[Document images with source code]
---+---
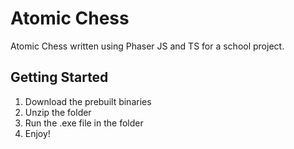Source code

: # Atomic Chess

Atomic Chess written using Phaser JS and TS for a school project.

## Getting Started
1. Download the prebuilt binaries
2. Unzip the folder
3. Run the .exe file in the folder
4. Enjoy!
---+---
Activity ::
Only the line that contains "2. Unzip the folder" and the lines after it, through the end of the data above, are to be repeated exactly.

Finished exercise ::
2. Unzip the folder
3. Run the .exe file in the folder
4. Enjoy!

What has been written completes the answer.